Среди его знакомых была и одна приятная пожилая дама с любящей музыку дочерью – благородного происхождения, но бедная и очень желавшая выдать упомянутую дочь за какого-нибудь богатого мужчину. Небольшие выдумки Ната насчет его видов на будущее и его богатых друзей очаровали достойную фрау так же, как его музыка и почтительные манеры сентиментальную Минну. Их тихая гостиная напоминала Нату Пламфильд. В ней он мог отдохнуть, когда уставал от более шумных развлечений, к тому же материнская заботливость старшей из дам была очень приятна, а нежные голубые глаза красивой девушки всегда были полны радости, когда он приходил, сожаления, когда он уходил, и восхищения, когда он играл для нее, так что он находил невозможным для себя держаться в стороне от этого привлекательного дома.

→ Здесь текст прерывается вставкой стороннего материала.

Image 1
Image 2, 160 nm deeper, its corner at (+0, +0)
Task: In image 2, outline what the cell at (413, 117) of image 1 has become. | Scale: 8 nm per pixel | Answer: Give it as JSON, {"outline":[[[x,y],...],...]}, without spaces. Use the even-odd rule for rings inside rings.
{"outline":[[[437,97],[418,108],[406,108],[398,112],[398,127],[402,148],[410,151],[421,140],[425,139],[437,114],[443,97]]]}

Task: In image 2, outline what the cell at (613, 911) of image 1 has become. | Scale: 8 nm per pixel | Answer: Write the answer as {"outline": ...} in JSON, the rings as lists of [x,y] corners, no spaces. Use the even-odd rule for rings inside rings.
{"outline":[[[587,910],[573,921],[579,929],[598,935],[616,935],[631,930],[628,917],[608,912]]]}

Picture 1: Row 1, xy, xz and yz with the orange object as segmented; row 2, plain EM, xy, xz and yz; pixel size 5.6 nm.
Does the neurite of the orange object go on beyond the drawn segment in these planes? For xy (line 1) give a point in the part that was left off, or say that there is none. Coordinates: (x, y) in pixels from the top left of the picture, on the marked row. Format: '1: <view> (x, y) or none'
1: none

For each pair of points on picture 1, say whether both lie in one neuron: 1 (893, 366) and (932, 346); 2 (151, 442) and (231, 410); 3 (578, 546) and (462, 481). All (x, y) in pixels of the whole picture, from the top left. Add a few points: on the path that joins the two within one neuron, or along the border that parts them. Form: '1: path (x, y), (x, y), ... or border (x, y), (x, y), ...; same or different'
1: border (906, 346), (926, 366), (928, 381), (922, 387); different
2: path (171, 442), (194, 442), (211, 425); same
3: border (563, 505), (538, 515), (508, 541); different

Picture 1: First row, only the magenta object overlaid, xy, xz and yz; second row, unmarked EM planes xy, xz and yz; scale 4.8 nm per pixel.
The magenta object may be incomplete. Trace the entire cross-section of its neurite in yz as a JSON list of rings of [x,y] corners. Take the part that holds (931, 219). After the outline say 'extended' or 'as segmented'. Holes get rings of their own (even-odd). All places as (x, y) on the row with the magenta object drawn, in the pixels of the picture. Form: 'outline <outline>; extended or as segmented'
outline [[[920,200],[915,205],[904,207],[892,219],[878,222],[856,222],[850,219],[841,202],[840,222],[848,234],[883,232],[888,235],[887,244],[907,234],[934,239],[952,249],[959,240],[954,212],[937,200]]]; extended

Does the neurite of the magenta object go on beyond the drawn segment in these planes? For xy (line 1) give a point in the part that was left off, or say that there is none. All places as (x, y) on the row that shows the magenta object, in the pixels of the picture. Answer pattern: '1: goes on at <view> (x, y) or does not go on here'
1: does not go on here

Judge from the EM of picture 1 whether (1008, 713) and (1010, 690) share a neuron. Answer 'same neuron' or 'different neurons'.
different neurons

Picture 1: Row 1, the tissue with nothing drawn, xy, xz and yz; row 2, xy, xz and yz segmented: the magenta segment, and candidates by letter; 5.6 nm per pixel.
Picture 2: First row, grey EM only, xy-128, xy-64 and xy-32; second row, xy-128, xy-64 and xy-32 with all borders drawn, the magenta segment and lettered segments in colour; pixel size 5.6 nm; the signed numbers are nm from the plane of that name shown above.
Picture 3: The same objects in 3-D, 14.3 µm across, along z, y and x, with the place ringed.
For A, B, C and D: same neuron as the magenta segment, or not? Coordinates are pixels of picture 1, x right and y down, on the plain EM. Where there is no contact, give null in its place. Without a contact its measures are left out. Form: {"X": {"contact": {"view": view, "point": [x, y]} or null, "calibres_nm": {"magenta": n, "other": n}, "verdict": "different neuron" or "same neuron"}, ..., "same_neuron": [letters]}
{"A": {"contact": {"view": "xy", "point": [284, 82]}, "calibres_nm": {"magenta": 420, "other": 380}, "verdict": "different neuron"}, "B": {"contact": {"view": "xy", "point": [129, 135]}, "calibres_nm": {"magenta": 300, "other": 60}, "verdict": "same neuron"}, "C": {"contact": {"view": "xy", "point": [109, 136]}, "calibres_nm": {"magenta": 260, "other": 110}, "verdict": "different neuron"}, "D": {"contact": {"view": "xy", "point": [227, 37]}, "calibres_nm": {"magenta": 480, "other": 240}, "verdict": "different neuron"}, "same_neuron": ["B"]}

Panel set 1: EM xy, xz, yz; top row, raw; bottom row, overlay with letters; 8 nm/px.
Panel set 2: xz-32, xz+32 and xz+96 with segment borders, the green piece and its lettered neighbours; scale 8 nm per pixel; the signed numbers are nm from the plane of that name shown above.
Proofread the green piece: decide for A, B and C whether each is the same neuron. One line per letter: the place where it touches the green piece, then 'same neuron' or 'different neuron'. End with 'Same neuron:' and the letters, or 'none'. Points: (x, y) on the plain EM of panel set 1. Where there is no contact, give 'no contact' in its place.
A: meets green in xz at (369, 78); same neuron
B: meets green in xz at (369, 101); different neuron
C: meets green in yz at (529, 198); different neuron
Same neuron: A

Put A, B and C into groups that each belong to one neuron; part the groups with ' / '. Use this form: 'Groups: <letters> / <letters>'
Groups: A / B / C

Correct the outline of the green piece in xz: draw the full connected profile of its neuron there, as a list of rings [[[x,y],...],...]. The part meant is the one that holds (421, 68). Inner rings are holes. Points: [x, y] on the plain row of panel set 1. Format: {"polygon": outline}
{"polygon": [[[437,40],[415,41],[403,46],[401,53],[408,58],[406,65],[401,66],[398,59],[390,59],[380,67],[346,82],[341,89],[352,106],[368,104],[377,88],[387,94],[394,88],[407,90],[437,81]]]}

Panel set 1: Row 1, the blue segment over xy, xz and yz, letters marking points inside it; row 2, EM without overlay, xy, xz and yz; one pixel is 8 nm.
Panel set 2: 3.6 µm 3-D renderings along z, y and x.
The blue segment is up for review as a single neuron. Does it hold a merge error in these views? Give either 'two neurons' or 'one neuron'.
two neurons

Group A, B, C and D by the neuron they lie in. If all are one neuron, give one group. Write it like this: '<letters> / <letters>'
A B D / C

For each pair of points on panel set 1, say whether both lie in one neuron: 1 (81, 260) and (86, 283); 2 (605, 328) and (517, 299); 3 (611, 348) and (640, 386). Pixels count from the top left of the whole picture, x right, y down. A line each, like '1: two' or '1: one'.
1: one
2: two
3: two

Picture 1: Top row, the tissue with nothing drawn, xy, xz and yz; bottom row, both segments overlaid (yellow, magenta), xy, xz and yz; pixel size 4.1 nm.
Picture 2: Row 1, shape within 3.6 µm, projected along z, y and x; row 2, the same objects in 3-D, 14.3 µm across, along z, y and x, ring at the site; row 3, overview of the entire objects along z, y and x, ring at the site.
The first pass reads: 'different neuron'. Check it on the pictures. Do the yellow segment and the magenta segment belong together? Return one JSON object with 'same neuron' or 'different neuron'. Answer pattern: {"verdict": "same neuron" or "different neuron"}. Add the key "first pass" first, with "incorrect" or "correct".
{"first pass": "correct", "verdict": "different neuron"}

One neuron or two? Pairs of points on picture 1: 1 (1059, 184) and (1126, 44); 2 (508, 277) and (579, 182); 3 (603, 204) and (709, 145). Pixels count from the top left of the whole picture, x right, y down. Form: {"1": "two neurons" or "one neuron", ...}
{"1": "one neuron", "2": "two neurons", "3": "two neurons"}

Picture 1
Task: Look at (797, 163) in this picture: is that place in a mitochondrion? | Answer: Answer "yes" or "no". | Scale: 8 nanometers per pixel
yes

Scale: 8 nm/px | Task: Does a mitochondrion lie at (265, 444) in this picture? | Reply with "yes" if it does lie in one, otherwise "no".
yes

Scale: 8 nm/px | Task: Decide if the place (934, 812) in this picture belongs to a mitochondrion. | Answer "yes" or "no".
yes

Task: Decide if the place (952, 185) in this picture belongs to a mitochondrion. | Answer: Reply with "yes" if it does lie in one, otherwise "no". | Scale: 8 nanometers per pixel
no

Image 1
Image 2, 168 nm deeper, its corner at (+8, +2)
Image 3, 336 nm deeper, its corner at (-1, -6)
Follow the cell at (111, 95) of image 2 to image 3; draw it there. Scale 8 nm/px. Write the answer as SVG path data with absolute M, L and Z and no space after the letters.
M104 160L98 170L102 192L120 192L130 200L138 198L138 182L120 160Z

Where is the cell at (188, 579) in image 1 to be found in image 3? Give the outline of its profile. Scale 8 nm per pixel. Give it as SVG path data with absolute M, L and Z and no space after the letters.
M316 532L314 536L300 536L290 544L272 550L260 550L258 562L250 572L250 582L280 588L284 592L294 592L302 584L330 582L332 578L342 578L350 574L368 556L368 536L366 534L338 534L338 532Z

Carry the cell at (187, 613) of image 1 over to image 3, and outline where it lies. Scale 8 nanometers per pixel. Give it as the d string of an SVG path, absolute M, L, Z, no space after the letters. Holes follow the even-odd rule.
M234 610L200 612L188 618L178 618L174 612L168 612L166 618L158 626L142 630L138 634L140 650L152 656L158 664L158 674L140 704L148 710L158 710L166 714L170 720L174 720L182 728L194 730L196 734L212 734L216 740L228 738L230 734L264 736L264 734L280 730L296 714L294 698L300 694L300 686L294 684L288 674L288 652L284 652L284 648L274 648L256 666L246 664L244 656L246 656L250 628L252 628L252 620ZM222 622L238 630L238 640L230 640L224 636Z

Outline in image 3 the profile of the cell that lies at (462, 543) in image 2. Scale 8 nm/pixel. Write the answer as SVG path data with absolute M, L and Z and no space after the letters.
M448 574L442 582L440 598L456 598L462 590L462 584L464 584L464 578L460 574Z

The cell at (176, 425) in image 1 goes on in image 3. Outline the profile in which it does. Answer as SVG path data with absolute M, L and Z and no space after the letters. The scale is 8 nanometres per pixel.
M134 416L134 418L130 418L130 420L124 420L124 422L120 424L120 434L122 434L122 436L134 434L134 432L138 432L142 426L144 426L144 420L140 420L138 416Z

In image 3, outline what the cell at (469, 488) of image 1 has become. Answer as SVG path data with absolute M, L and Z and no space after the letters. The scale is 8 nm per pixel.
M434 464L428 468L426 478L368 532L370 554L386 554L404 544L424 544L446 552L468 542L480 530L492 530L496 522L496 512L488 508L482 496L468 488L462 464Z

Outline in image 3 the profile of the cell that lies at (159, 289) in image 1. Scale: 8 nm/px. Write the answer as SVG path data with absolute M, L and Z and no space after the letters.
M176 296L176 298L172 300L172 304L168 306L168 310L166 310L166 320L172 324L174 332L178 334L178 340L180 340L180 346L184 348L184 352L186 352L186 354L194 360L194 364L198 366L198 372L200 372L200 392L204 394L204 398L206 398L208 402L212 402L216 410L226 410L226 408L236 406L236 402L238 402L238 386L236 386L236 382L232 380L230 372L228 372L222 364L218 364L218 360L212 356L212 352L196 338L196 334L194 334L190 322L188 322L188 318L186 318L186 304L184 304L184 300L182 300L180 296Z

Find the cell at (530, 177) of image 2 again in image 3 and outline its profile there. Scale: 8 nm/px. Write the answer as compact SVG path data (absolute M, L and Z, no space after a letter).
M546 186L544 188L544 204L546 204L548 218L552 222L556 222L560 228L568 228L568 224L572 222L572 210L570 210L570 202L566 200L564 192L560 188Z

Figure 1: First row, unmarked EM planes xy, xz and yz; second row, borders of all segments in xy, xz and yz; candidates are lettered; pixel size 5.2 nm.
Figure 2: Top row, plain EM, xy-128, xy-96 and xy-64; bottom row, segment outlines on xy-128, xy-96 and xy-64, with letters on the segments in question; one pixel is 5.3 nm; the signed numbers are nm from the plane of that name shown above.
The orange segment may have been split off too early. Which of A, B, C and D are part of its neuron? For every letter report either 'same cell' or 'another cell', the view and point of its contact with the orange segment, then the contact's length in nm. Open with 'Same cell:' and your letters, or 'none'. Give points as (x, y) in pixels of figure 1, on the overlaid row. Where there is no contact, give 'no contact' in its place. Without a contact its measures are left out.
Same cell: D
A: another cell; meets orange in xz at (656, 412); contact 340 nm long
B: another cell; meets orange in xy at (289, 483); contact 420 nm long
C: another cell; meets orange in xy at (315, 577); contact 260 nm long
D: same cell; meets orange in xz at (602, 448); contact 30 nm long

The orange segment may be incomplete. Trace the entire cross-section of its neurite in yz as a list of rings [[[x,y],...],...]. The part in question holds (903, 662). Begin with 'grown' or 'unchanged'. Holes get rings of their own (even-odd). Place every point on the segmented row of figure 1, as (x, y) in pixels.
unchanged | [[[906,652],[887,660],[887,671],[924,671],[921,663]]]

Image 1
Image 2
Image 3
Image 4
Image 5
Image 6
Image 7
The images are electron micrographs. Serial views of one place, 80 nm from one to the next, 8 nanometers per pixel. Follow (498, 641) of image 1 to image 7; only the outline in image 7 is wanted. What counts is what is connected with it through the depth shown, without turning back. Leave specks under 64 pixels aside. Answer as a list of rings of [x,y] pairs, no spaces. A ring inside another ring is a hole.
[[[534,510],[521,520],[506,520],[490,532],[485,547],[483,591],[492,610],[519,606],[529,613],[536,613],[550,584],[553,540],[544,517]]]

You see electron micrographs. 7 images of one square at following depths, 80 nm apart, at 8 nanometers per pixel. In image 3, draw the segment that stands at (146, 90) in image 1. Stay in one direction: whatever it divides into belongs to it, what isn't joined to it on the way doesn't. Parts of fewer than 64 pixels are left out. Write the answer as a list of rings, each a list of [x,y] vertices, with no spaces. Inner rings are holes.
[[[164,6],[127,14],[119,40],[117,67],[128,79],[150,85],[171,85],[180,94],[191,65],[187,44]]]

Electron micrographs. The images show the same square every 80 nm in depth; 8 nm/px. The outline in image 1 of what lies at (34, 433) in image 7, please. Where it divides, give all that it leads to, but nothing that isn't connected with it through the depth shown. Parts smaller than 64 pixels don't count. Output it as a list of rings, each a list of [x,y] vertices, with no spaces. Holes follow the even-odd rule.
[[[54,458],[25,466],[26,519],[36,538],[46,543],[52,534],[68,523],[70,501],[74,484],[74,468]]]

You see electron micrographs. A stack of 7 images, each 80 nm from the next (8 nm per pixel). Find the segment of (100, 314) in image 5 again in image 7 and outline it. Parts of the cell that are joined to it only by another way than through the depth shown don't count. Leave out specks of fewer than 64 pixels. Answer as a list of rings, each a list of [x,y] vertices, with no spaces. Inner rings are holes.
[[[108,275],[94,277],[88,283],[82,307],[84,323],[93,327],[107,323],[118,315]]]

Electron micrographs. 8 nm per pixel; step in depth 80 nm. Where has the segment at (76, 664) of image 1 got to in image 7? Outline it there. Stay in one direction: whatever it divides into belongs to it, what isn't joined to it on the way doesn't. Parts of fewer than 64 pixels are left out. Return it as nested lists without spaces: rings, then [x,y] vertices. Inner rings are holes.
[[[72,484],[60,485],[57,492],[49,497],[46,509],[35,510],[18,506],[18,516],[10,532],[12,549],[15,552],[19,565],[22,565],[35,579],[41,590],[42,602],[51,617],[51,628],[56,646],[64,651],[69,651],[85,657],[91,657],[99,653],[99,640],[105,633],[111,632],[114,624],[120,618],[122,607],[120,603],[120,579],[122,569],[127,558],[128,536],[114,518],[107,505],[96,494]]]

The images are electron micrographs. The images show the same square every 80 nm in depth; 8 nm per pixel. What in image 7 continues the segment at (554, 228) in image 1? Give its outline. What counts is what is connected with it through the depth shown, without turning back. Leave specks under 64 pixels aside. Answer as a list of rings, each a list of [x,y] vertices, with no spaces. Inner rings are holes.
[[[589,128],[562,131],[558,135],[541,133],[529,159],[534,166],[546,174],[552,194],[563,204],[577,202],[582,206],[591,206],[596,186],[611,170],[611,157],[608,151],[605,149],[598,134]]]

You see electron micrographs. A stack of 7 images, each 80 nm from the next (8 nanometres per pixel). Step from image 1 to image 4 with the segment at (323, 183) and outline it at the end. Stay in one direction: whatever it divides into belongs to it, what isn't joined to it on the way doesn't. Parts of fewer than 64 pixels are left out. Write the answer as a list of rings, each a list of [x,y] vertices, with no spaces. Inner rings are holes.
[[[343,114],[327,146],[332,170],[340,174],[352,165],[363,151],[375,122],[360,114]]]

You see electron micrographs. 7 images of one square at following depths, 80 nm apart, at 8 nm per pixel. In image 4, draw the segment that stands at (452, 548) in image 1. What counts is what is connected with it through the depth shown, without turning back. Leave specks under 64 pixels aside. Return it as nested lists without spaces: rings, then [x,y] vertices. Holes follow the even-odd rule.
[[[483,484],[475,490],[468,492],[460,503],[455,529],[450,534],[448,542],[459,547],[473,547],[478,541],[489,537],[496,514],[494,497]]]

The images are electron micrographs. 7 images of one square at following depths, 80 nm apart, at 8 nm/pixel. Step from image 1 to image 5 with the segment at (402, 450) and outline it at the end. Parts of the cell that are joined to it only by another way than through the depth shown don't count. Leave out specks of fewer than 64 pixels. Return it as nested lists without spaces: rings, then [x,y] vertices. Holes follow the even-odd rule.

Он не желал никому вреда и сам ничего не опасался, с самого начала признавшись почтенной фрау, что помолвлен, и продолжал постоянно являться с визитами, не подозревая ни о честолюбивых надеждах пожилой дамы, ни об опасности, которой подвергал себя, благосклонно принимая проявления обожания со стороны романтичной немецкой девушки, пока не оказалось слишком поздно, чтобы можно было избавить ее от огорчения, а себя от глубокого сожаления.
Разумеется, намеки на эти новые и приятные переживания закрались в объемистые письма, писать которые каждую неделю ему не могли помешать ни веселье, ни занятость, ни усталость, и, в то время как Дейзи радовалась его счастью и успехам, а у мальчиков вызывала смех мысль о том, что «наш друг Чирикалка превращается в светского льва», старшие становились все более озабоченными и говорили между собой:
– Он становится слишком легкомысленным; надо его предостеречь, а иначе выйдут неприятности.
Но мистер Лори возражал:
– Пусть отдаст дань увлечениям молодости. Он слишком долго был зависим и подавлен. С теми деньгами, которыми он располагает, далеко не зайдешь, а в долги он не залезет. Он слишком робок и слишком честен, чтобы поступить безответственно. Для него это первый глоток свободы. Пусть насладится им; со временем он станет заниматься усерднее, я знаю… и я уверен, что прав.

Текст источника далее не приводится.